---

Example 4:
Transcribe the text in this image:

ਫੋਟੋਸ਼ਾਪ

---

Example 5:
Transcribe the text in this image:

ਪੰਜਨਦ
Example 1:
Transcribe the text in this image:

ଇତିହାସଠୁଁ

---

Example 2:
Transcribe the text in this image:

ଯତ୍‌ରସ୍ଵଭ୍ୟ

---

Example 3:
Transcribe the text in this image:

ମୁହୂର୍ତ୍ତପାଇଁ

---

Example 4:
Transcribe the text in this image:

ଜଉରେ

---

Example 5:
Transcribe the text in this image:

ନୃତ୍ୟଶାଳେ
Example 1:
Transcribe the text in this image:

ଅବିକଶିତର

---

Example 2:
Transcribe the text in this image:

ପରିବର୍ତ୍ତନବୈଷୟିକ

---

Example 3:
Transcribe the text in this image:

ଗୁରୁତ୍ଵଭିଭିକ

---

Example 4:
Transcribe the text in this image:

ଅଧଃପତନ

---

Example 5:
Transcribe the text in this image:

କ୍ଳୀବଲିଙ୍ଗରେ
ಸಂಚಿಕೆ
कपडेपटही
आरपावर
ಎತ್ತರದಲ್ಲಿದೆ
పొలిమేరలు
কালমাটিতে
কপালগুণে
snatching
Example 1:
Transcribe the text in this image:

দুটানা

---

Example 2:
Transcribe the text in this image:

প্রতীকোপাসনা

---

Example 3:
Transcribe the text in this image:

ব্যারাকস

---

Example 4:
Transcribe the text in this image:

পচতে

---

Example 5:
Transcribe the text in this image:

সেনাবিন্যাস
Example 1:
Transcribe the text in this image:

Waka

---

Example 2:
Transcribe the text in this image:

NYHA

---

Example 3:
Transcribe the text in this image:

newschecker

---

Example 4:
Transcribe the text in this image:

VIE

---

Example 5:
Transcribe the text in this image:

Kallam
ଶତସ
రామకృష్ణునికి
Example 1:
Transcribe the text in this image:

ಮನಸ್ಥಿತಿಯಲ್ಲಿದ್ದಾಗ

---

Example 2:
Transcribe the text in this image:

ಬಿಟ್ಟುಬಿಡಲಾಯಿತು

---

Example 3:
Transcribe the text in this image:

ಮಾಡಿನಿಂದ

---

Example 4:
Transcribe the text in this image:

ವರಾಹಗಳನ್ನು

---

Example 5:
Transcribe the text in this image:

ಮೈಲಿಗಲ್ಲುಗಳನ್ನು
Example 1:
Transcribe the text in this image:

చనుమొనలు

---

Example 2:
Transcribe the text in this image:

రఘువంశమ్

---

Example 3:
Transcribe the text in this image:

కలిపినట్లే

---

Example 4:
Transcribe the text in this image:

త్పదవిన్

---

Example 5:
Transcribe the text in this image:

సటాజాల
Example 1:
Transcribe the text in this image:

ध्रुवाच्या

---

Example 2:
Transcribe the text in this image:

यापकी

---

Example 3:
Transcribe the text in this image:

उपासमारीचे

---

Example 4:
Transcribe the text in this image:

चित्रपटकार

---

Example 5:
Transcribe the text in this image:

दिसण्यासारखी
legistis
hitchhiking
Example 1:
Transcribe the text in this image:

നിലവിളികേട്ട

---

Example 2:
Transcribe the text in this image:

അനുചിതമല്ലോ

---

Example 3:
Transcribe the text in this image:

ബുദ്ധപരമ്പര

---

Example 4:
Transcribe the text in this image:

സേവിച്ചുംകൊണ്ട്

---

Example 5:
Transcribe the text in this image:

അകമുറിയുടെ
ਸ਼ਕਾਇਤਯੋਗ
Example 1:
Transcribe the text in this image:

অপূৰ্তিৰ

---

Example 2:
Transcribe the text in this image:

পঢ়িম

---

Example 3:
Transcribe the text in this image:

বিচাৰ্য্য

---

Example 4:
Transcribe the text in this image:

◇ ◇ ◇

• Task item: Word for word, give the material above a second time.

• Exercise response:
---

Example 4:
Transcribe the text in this image:

ਫੋਟੋਸ਼ਾਪ

---

Example 5:
Transcribe the text in this image:

ਪੰਜਨਦ
Example 1:
Transcribe the text in this image:

ଇତିହାସଠୁଁ

---

Example 2:
Transcribe the text in this image:

ଯତ୍‌ରସ୍ଵଭ୍ୟ

---

Example 3:
Transcribe the text in this image:

ମୁହୂର୍ତ୍ତପାଇଁ

---

Example 4:
Transcribe the text in this image:

ଜଉରେ

---

Example 5:
Transcribe the text in this image:

ନୃତ୍ୟଶାଳେ
Example 1:
Transcribe the text in this image:

ଅବିକଶିତର

---

Example 2:
Transcribe the text in this image:

ପରିବର୍ତ୍ତନବୈଷୟିକ

---

Example 3:
Transcribe the text in this image:

ଗୁରୁତ୍ଵଭିଭିକ

---

Example 4:
Transcribe the text in this image:

ଅଧଃପତନ

---

Example 5:
Transcribe the text in this image:

କ୍ଳୀବଲିଙ୍ଗରେ
ಸಂಚಿಕೆ
कपडेपटही
आरपावर
ಎತ್ತರದಲ್ಲಿದೆ
పొలిమేరలు
কালমাটিতে
কপালগুণে
snatching
Example 1:
Transcribe the text in this image:

দুটানা

---

Example 2:
Transcribe the text in this image:

প্রতীকোপাসনা

---

Example 3:
Transcribe the text in this image:

ব্যারাকস

---

Example 4:
Transcribe the text in this image:

পচতে

---

Example 5:
Transcribe the text in this image:

সেনাবিন্যাস
Example 1:
Transcribe the text in this image:

Waka

---

Example 2:
Transcribe the text in this image:

NYHA

---

Example 3:
Transcribe the text in this image:

newschecker

---

Example 4:
Transcribe the text in this image:

VIE

---

Example 5:
Transcribe the text in this image:

Kallam
ଶତସ
రామకృష్ణునికి
Example 1:
Transcribe the text in this image:

ಮನಸ್ಥಿತಿಯಲ್ಲಿದ್ದಾಗ

---

Example 2:
Transcribe the text in this image:

ಬಿಟ್ಟುಬಿಡಲಾಯಿತು

---

Example 3:
Transcribe the text in this image:

ಮಾಡಿನಿಂದ

---

Example 4:
Transcribe the text in this image:

ವರಾಹಗಳನ್ನು

---

Example 5:
Transcribe the text in this image:

ಮೈಲಿಗಲ್ಲುಗಳನ್ನು
Example 1:
Transcribe the text in this image:

చనుమొనలు

---

Example 2:
Transcribe the text in this image:

రఘువంశమ్

---

Example 3:
Transcribe the text in this image:

కలిపినట్లే

---

Example 4:
Transcribe the text in this image:

త్పదవిన్

---

Example 5:
Transcribe the text in this image:

సటాజాల
Example 1:
Transcribe the text in this image:

ध्रुवाच्या

---

Example 2:
Transcribe the text in this image:

यापकी

---

Example 3:
Transcribe the text in this image:

उपासमारीचे

---

Example 4:
Transcribe the text in this image:

चित्रपटकार

---

Example 5:
Transcribe the text in this image:

दिसण्यासारखी
legistis
hitchhiking
Example 1:
Transcribe the text in this image:

നിലവിളികേട്ട

---

Example 2:
Transcribe the text in this image:

അനുചിതമല്ലോ

---

Example 3:
Transcribe the text in this image:

ബുദ്ധപരമ്പര

---

Example 4:
Transcribe the text in this image:

സേവിച്ചുംകൊണ്ട്

---

Example 5:
Transcribe the text in this image:

അകമുറിയുടെ
ਸ਼ਕਾਇਤਯੋਗ
Example 1:
Transcribe the text in this image:

অপূৰ্তিৰ

---

Example 2:
Transcribe the text in this image:

পঢ়িম

---

Example 3:
Transcribe the text in this image:

বিচাৰ্য্য

---

Example 4:
Transcribe the text in this image:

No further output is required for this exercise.